• Task prompt:
Transcribe each entry in full, and leave the images out.
═══ Material for this task
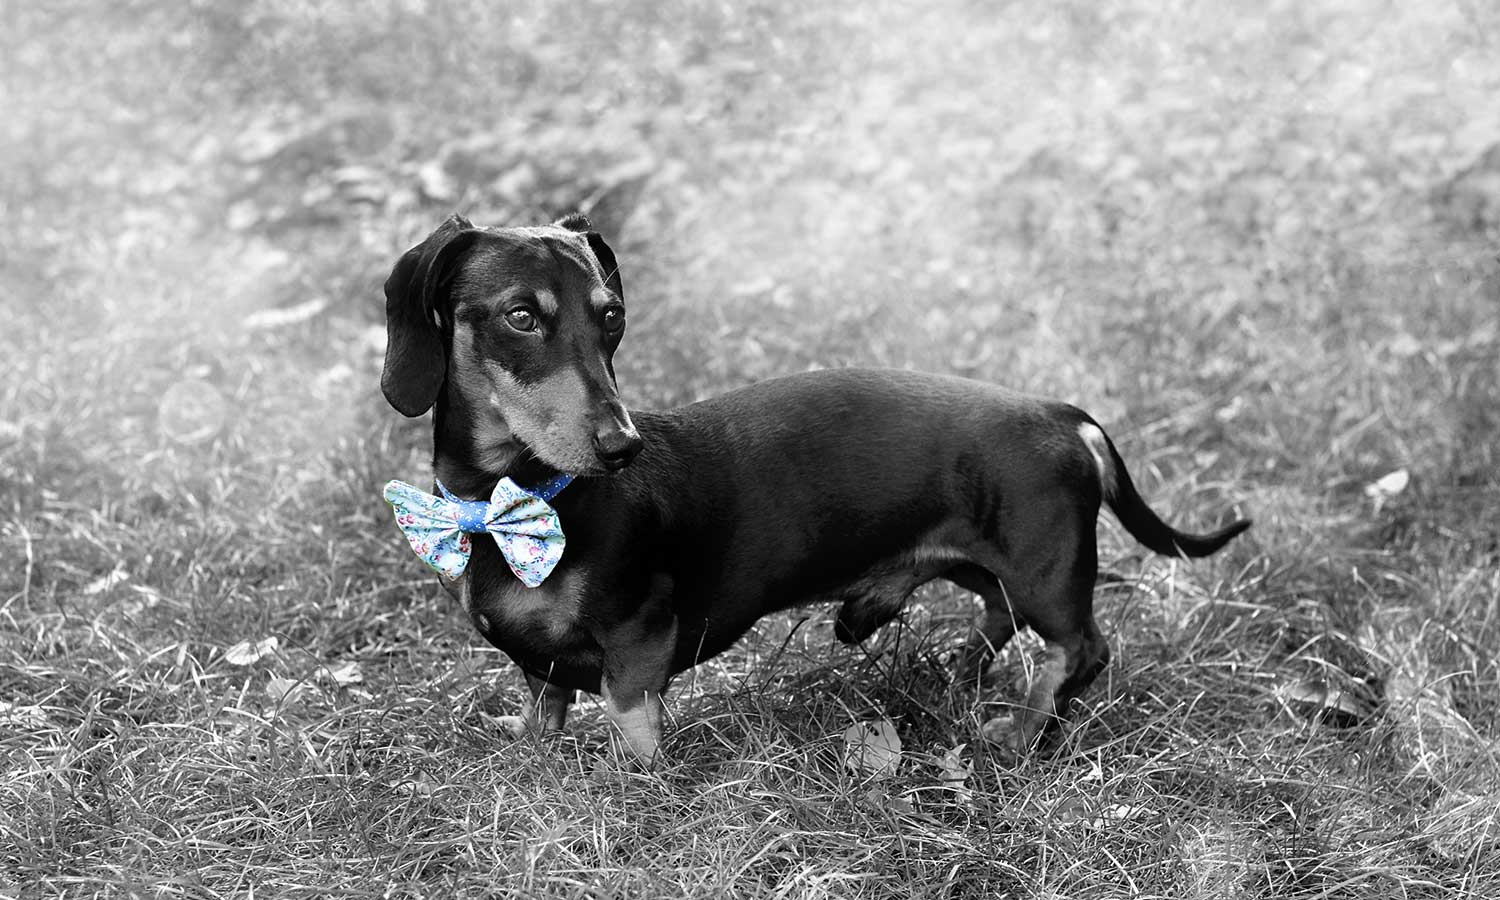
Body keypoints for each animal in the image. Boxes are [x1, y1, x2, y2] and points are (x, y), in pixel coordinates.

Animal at [381, 214, 1248, 756]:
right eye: (521, 317)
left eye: (611, 315)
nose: (622, 446)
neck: (513, 503)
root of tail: (1061, 413)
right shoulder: (542, 666)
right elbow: (544, 702)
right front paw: (535, 753)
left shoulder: (638, 640)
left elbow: (632, 725)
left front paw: (634, 788)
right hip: (983, 560)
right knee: (998, 612)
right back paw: (959, 668)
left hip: (1047, 567)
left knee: (1080, 647)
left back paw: (1022, 730)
══════
• The completed task:
Body keypoints for each animal in the image. Boxes are [x1, y1, x2, y2] and points are (x, y), in pixel coordinates.

Animal at [381, 214, 1248, 756]:
right eye: (521, 317)
left eye: (611, 315)
nose: (622, 446)
neck: (513, 503)
root of tail: (1061, 413)
right shoulder: (542, 666)
right elbow: (544, 702)
right front paw: (535, 753)
left shoulder: (638, 640)
left elbow: (632, 725)
left front paw: (634, 788)
right hip: (983, 560)
right knee: (998, 612)
right back paw: (959, 668)
left hip: (1047, 567)
left knee: (1080, 647)
left back paw: (1022, 730)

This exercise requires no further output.